Saturday, March 15, 2014

Is there a "natural" minimum wage?

(Adam Smith [right] and David Hume, Edinburgh, from

Reading Adam Smith's 1776 masterwork, The Wealth of Nations, provides an interesting perspective on contemporary debates over the minimum wage in the U.S. He covers "the wages of labour" in chapter 8 of book 1.

By this point in the book, he has already made two key points: 
  1. Humans' innate self-interest lead them to pursue strategies in the economic marketplace that (in most cases) regulate the supply, demand and price of goods more quickly and effectively than an external actor (e.g. the government) can.
  2. The natural price of any good is determined by the cost of the labor required to produce it, profits to reward the risk undertaken by the employer, and the "rental" cost of land and facilities. For a number of reasons, employers and renters are better positioned to command shares of the income from sales of the good, so the wage-earner gets the smallest share.
Smith argues in chapter 8, despite employers' clear advantage in contract negotiations, "there is however a certain rate below which it seems impossible to reduce, for any considerable time, the ordinary wages even of the lowest species of labour." He defines this rate as sufficient pay to maintain the worker, his wife, and a family of four children. This is based on the very 18th century assumptions that (a) the wife will not be working full-time, and (b) only 50 percent of the children will survive to adulthood. Without the ability to bring up new workers, "the race of such workmen could not last beyond the first generation." This level of wages is "evidently the lowest which is consistent with common humanity."

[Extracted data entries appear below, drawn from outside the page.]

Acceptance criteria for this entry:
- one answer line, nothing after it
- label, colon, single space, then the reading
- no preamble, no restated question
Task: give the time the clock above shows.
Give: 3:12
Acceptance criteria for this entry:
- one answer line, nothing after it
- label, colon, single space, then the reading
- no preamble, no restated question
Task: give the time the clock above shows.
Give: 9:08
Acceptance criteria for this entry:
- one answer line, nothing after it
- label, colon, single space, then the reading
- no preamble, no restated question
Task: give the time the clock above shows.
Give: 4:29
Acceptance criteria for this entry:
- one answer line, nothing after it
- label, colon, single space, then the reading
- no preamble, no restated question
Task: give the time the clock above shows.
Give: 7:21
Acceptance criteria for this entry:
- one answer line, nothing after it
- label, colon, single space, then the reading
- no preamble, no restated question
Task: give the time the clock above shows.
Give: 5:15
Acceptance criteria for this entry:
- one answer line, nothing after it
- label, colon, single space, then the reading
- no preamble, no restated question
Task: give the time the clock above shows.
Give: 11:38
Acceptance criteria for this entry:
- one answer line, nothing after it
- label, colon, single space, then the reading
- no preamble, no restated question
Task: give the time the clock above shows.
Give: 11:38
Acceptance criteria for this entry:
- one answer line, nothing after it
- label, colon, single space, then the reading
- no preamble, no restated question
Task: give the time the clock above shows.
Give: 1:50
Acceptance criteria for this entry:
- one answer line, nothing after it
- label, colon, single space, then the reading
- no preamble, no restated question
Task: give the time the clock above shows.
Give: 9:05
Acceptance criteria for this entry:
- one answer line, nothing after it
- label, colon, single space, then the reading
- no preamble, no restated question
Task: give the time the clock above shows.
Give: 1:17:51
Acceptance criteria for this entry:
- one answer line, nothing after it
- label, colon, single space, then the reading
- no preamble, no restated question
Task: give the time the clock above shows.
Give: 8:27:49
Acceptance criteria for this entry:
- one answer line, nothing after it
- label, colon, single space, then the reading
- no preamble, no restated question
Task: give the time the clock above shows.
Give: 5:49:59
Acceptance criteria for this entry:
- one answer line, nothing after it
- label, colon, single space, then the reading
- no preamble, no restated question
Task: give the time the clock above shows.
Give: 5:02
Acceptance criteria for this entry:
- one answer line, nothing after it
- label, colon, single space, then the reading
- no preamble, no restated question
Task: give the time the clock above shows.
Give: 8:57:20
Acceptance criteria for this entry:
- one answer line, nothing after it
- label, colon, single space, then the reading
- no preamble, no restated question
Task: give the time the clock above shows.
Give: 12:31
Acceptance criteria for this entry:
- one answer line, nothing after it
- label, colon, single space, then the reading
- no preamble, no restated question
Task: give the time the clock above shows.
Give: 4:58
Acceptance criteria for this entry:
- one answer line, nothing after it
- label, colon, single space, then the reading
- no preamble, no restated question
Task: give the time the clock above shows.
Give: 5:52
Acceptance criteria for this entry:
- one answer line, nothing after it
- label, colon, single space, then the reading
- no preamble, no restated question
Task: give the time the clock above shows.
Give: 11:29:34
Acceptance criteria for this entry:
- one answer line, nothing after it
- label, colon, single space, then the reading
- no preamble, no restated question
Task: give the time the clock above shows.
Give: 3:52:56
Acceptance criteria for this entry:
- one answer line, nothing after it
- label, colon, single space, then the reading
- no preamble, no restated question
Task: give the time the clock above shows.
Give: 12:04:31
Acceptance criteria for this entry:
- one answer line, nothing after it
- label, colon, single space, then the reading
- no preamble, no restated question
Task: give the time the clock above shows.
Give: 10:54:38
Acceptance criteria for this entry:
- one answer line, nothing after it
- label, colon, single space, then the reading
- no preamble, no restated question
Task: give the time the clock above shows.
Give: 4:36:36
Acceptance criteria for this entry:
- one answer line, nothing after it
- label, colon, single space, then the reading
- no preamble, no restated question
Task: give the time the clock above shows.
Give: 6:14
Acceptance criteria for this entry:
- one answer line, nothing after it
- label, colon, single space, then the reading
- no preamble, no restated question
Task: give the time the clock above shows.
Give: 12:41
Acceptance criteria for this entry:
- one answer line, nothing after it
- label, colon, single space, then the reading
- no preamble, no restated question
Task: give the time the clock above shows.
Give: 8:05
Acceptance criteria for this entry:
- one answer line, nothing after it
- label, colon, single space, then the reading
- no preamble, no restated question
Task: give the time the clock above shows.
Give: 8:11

Who or what enforces this minimum wage level? Smith implies, without explicitly saying so, that it will be enforced by the market i.e. by the self-interest of employers. Employers can't underpay their workforce to the point of starvation, because if the supply of workers declines the price of labor will rise. But while the employers' long-term interest is clear, their short-term interest is not, and Smith is enough of a realist to know that short-term interests come first. Moreover, he was living at a time when the slave trade was legal both in the United States and Britain, allowing slaveowners--who paid their slaves nothing--to purchase more slaves when the ones they had had been worked to death.

The reference to "common humanity" additionally implies a potential role for the employers' conscience, but that would be a novel argument for Smith, who made it clear early in the book that the benevolence of others was not to be relied upon. "[M]an has almost constant occasion for the help of his brethren," he has written in chapter 2 of book 1, "and it is in vain for him to expect it from their benevolence only [italics mine]. He will be more likely to prevail if he can interest their self-love in his favour, and shew them that it is for their own advantage to do for him what he requires of them."

If the market does not enforce the minimum wage, and the employers' "common humanity" can't be counted upon to supply it, does that mean it's up to the state? Smith doesn't suggest such a thing, and given the ambivalence he expresses throughout this work to government involvement in economic matters it's doubtful that was his intention. 160+ years later, anyhow, the U.S. enacted a minimum wage of 25 cents an hour in June 1938 (applying only to workers engaged in "interstate commerce," which is all the Constitution allows the national government to regulate). This amounts to $4.08 an hour in 2012 dollars. The minimum wage hit its purchasing power peak in 1968 when it was raised to $1.60 ($10.59 in 2012 dollars). The current dollar value fell to $5.87 in 2006 before a two-stage increase was passed the following year. In 2012 4.7 percent of hourly paid workers were paid at or below the federal minimum wage of $7.25. [Data from The World Almanac and Book of Facts 2013, p. 136, and U.S. Bureau of Labor Statistics homepage] Most workers who start at or below this level, including your humble author, quickly rise above it, but a notable percentage of minimum wage workers stay around there for a long time (Carrington and Fallick; cite below). Of course, either incremental or dramatic increases to the minimum wage (both have been proposed) would push a larger percentage of wages upward, particularly if it went to $10.10.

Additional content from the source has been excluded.